Türkiye’yi yönetme iddiasındaki ana muhalefet partisi böylesi hayati bir meselede ne bugünü ne de dünü doğru okuyamadığını on yıllardır gösterdi zaten. Umalım ki yarını doğru okumak için kendisine dönüp bakma, bugüne kadar dış politika çizgisini oluşturan ezberlerini ve aktörleri gözden geçirme, iç siyasette yapmaya çalıştığı gibi dış politikada da bakış açısını yenileme çabasına girer.

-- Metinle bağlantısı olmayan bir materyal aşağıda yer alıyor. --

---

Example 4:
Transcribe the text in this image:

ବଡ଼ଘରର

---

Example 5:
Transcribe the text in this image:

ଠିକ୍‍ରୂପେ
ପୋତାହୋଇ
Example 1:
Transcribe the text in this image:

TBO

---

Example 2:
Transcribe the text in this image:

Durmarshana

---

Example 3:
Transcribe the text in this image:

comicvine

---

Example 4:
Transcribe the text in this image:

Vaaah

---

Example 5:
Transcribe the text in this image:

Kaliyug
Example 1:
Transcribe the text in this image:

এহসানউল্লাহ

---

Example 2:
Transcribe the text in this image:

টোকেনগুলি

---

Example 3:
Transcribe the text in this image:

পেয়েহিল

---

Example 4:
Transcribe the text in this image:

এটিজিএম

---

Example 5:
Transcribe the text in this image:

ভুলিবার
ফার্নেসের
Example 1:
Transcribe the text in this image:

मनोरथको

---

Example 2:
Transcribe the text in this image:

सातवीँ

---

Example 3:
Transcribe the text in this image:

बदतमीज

Suriyeli düşmanlığı üzerinden ırkçı söylemlerle nefreti kendilerine siyasi sermaye yapanlar ise ne yazık ki istisna değiller. Zayıfı kendilerine hedef seçen, toplumdaki yükselen histeri üzerinde sörf yapmayı marifet bilenler tarihin her döneminde kendilerine hatırı sayılır destek buldular. Türkiye’de sevindirici olan bu dalganın toplumdaki yer yer meşru tepkiye rağmen sahici bir siyasi desteğe kavuşamamış olması. Neredeyse daha dün Şam’da iktidar değişmişken olan biteni ‘tek yön bilete’ indirgemek yaşananlardan pek ders alınmadığını gösteriyor.

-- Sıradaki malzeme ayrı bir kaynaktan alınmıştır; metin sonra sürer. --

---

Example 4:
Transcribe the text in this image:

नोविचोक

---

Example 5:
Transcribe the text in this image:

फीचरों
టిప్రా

Bu arada anlı şanlı televizyon kanallarında ellerinde sopalarla “Türkiye Suriye’de İran’la birlikte ABD’ye karşı savaşacak” diyen Avrasyacı emekli generallerin bölge analizlerinin sığlığı da kayda geçti. Aynı zihin dünyasının iç siyaset öngörülerinin ve dayatmalarının ülkeye neden on yıllar kaybettirdiğini anlamak zor değil. Bugün yaşanan gelişmelerde tüm “Suriyeliler gitsin” sloganlarına ve kaygan jeopolitik zemine rağmen durduğu yeri değiştirmeyen Cumhurbaşkanı Erdoğan’ın haklı bir başarısı var. Koalisyon ortağı MHP’nin bile Suriyeli karşıtı bir tavır takındığı, Suriye’deki en kritik aktörlerden Rusya ile aynı anda hem Suriye hem Ukrayna dengelerinin gözetilmesi gerektiği, İran’ın her adımda Türkiye karşıtı pozisyon aldığı, ABD’nin Obama, Trump, Biden ekseninde salınan ve öngörülemez tavırlar aldığı uzun bir dönemde Erdoğan kritik bir yönetim sergiledi. Bunun içeride de siyasal krediye evrileceğini öngörmek zor değil.

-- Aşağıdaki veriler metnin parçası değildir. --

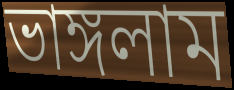
ভাঙ্গলাম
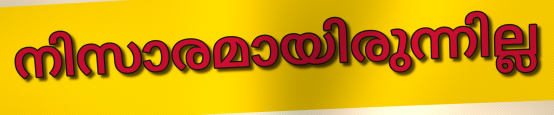
നിസാരമായിരുന്നില്ല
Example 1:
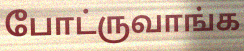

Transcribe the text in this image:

போட்ருவாங்க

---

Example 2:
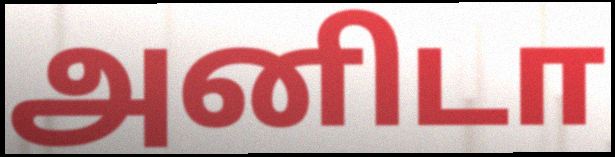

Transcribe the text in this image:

அனிடா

Son sekiz yılda Suriye’deki tüm sorunların müsebbibi görülen Ahmet Davutoğlu’nun emeğine, özellikle ilk başlarda savaşın ve şiddetin kaçınılmazlığında barışçı bir çözüm ve Türkiye’nin çıkarları için nasıl çaba gösterdiğine bireysel şahitliğimi de kayda geçirmem şart. Önce MİT Müsteşarı sonra Dışişleri Bakanı olarak Hakan Fidan’ın ve MİT Başkanı İbrahim Kalın’ın rolünü de tarih yazacak. Özellikle MİT tırları tartışmalarında Fidan’ı kurban etmeye hazır olanlar az değildi. Bu süreçte Türk Büyükelçiliği’nde herkesi gönderip çok küçük bir grupla görevin başında duran son Şam Büyükelçisi Ömer Önhon’dan, MİT’in isimsiz mensuplarına, İdlip’te Rus saldırılarında şehit olan askerlerden herkesin sırtını döndüğü ve unuttuğu zamanlarda Türkiye içinde Suriyelileri yalnız bırakmayan sivil toplum örgütlerine, sıradan vatandaşlara ve Suriye’de ekmek fırınlarını açık tutan yardım kuruluşlarına kadar binlerce aktörün rolünü saymak gerek. Suriye’nin önünde çok ama çok zor bir dönem var. İç savaşın kurumları, toplumsal dokuları çürüttüğü bir ortamda mucize beklememek gerek. Ancak Türkiye içindeki farklılıklara rağmen bütüncül olarak zor bir eşiği geride bıraktı. Şimdi yeni sınamalar bekliyor.